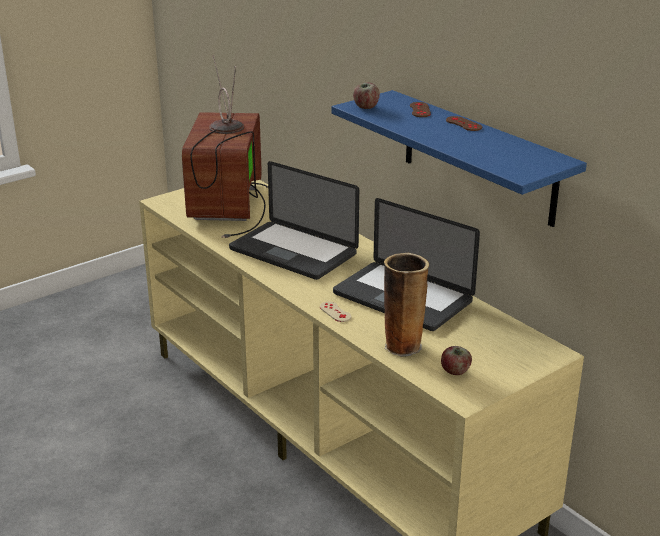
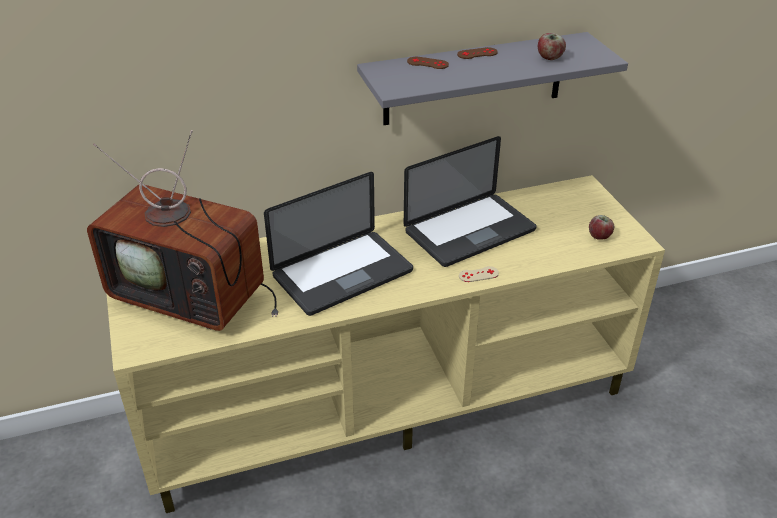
camera: 70 degrees left, 10 degrees up
(365, 107) = (402, 85): apple -> apple (549, 58)
(403, 345) = (551, 251): vase -> none
(478, 157) = (474, 79): blue shelf -> grey shelf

****************************************

### Problem to solve
Leaving out the pictures, output each line above exactly as it is.

### Result of this task
camera: 70 degrees left, 10 degrees up
(365, 107) = (402, 85): apple -> apple (549, 58)
(403, 345) = (551, 251): vase -> none
(478, 157) = (474, 79): blue shelf -> grey shelf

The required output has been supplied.